In some places, it will feel like it's more than 40 below zero. High atop Mount Washington in New Hampshire, the wind chill could approach 100 below.
Road crews near Cincinnati scrambled to repair a water main that picked a lousy time to break. Firemen fought flames and ice during an early morning blaze in Chicago.
- Why is it so cold right now in a warmer world?
- Frozen iguanas falling from trees during cold snap in Florida
The Detroit River froze over, and the Chicago River looked well on its way. Lake Michigan's shoreline was no place to swim, either.
At Chicago's drafty Greyhound terminal, hundreds huddled for long-delayed buses, and their drivers, still snowbound in the stormy East. Karen Graham spent the night waiting to leave the windy city for the Sunshine State.
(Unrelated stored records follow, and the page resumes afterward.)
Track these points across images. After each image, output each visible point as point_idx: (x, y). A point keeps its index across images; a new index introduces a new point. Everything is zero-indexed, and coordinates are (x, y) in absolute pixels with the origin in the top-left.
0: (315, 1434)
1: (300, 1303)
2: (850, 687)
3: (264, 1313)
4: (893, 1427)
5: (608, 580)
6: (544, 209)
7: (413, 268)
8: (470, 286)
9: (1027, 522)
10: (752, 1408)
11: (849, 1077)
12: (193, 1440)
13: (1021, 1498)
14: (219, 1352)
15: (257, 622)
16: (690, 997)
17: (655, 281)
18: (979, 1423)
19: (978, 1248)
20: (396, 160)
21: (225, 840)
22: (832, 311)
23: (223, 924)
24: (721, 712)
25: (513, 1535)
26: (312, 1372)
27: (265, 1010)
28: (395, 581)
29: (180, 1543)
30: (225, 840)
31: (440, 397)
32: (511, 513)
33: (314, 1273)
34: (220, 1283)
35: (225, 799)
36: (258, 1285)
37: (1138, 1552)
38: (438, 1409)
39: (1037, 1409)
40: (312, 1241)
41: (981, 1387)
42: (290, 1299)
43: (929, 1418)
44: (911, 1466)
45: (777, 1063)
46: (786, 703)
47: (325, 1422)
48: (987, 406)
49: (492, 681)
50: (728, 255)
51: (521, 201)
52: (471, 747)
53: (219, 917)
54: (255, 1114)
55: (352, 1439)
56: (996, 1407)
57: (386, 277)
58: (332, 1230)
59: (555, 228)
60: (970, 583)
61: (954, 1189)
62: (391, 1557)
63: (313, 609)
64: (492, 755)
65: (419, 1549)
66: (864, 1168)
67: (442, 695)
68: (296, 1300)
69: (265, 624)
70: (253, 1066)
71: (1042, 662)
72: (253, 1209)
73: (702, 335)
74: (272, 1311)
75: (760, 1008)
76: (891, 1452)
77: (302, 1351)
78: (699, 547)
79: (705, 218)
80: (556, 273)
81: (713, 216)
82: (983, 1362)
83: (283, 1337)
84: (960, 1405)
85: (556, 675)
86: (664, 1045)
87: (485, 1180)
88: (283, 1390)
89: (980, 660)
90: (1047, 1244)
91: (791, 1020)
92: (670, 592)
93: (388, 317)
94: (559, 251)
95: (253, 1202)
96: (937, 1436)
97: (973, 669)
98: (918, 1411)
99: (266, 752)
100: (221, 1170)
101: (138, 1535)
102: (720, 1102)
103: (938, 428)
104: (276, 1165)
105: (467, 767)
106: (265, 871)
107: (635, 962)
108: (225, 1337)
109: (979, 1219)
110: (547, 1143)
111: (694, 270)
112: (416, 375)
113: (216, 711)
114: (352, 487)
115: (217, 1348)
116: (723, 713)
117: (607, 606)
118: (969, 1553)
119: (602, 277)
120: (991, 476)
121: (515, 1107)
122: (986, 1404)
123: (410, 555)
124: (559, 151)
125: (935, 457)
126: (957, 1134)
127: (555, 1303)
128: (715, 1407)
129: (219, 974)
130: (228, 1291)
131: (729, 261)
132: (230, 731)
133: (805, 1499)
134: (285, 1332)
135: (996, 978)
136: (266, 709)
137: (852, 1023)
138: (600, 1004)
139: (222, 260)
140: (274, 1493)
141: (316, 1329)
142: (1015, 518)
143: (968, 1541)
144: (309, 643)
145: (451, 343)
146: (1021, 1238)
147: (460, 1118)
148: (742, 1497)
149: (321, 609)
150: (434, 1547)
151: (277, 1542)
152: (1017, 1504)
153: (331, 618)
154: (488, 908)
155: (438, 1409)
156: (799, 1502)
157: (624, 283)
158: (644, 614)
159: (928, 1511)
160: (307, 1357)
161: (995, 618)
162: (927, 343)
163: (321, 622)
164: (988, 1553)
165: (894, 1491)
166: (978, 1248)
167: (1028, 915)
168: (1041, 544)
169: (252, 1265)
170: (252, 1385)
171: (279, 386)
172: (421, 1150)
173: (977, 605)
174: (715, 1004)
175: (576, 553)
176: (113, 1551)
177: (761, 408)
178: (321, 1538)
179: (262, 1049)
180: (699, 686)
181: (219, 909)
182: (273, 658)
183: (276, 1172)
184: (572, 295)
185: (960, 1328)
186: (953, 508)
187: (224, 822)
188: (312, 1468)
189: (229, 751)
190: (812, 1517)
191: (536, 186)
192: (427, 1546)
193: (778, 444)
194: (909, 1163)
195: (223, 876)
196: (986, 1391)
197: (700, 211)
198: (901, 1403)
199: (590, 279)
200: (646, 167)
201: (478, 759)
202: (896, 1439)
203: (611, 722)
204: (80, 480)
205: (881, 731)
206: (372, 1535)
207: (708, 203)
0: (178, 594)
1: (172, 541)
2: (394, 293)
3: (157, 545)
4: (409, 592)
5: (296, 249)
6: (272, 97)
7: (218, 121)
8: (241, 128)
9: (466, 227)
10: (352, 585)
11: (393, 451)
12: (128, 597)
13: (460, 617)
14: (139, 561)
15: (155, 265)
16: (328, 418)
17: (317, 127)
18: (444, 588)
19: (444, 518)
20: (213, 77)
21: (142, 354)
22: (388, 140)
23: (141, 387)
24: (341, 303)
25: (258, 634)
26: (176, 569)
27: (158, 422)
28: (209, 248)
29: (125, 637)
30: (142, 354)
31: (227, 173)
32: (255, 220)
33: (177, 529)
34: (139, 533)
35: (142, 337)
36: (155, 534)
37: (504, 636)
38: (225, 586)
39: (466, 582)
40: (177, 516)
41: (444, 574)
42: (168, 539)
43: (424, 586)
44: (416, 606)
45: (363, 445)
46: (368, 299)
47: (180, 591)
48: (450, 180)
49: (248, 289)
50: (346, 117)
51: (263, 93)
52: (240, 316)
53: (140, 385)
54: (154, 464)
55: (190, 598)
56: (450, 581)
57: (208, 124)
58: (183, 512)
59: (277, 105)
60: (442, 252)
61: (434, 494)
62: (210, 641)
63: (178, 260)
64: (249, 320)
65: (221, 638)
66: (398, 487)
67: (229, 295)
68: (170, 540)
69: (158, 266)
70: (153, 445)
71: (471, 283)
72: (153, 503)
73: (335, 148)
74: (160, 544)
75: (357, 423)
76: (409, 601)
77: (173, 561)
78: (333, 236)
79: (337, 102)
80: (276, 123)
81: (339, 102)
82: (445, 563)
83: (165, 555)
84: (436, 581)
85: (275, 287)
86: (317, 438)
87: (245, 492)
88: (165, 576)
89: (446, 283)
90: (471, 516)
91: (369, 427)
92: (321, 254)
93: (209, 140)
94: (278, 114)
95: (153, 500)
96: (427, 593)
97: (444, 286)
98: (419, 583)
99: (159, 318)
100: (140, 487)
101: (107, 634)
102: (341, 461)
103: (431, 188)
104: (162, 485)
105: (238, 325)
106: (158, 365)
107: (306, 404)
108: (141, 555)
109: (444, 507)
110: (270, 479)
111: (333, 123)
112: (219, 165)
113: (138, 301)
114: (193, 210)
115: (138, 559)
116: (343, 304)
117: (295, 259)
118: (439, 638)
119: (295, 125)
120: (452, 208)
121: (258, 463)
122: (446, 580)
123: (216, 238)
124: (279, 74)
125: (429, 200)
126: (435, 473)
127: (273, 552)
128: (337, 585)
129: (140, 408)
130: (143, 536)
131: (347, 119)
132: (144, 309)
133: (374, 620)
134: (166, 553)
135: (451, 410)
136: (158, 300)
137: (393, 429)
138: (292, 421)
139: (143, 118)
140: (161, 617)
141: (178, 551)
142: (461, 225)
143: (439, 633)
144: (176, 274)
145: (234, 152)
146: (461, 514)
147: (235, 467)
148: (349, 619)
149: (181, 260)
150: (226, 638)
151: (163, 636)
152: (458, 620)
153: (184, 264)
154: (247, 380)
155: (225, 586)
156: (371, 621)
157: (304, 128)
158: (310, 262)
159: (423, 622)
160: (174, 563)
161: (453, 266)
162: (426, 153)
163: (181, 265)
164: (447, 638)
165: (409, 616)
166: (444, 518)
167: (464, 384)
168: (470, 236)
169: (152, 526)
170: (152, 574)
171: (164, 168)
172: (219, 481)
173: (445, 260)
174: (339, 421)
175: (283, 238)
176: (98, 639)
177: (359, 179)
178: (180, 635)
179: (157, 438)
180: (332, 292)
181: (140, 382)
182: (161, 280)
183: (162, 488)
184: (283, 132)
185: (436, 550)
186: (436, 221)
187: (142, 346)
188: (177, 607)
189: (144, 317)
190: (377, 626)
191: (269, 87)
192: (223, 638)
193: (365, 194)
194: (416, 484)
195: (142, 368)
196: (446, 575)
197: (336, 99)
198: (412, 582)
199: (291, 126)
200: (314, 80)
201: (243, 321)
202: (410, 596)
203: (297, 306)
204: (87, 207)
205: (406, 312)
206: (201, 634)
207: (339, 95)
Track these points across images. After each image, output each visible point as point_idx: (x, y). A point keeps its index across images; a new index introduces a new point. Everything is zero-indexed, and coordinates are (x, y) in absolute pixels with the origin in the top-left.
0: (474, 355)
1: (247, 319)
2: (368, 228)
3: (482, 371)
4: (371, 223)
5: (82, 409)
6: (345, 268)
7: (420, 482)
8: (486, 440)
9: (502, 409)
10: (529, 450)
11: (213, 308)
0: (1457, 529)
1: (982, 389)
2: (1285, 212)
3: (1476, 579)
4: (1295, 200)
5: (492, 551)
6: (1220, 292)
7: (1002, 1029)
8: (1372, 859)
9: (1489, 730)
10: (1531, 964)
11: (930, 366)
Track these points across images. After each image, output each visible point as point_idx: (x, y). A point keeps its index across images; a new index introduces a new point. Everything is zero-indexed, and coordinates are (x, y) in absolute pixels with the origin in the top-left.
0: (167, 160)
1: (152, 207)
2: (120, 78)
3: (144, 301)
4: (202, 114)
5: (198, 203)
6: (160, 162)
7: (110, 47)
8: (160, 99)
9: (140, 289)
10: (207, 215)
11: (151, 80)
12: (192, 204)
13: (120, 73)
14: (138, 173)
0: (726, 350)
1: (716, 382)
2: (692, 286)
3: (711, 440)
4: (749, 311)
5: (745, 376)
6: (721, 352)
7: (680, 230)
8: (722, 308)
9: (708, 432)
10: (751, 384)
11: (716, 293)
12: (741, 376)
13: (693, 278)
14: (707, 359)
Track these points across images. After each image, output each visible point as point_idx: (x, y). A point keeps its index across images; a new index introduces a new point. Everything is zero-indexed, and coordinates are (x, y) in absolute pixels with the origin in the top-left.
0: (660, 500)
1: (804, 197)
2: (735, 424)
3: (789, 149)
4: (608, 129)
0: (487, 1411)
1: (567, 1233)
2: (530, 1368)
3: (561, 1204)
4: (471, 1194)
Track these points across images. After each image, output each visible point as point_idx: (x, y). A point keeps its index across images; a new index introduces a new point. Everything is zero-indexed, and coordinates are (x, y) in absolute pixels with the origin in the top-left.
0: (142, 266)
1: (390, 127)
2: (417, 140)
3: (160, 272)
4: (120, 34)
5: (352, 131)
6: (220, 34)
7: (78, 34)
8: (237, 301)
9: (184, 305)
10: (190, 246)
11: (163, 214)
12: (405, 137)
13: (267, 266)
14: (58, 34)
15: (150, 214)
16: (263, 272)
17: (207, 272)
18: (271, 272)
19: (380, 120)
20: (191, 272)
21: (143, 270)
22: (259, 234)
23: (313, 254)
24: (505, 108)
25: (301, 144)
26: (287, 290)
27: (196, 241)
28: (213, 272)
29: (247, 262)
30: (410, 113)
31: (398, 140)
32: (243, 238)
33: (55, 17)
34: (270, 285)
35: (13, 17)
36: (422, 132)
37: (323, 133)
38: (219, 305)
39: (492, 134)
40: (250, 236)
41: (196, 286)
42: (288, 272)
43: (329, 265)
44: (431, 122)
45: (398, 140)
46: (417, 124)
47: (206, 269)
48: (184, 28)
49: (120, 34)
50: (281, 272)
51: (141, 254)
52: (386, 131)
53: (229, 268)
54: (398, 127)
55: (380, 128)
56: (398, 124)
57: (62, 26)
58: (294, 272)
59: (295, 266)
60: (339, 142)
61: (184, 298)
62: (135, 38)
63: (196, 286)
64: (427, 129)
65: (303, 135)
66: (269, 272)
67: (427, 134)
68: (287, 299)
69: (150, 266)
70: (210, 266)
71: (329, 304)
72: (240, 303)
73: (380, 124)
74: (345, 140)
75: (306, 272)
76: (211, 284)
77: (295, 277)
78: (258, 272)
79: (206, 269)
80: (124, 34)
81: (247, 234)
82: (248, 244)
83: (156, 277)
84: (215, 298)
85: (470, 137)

"At least if we were on a bus we would be warm," she said. "We're freezing."
Friday marked the 11th-straight day of Chicago high temperatures below 20 degrees, and Saturday should be the 12th. But the cold spell is expected to break on Sunday when the thermometer hits the balmy 30s.
Meanwhile, Boston woke up Friday to the weather equivalent of a bad hangover after a wild and wintry 24 hours. With temperatures plunging into the teens, tough New Englanders moved around in clouds of breath vapor, doing the slick-sidewalk shuffle.
CBS News' Don Dahler found Stephanie Cummings digging out her car. When asked if she said if was ready for spring, she said "not quite yet."
Others were dealing with the unpleasant results of a violent storm. Cars were frozen in a parking lot turned lake of ice in Revere, Massachusetts, and basements flooded after high winds sent waves bursting through a sea wall in Situate.
That combination of winds, high tide, and a super moon produced the highest tide the area has ever seen. But the Boston area wasn't alone in the misery. Up and down the East Coast, tens of thousands spent a frigid night without power.
In Onondaga, New York, volunteers with the ASPCA went searching for neglected pets. They found Sparky, whom neighbors said had been left outside all morning, but he's now warm and safe.
As for the weekend, it won't get above single digits in Boston Saturday, and there's the possibility of more snow on Monday.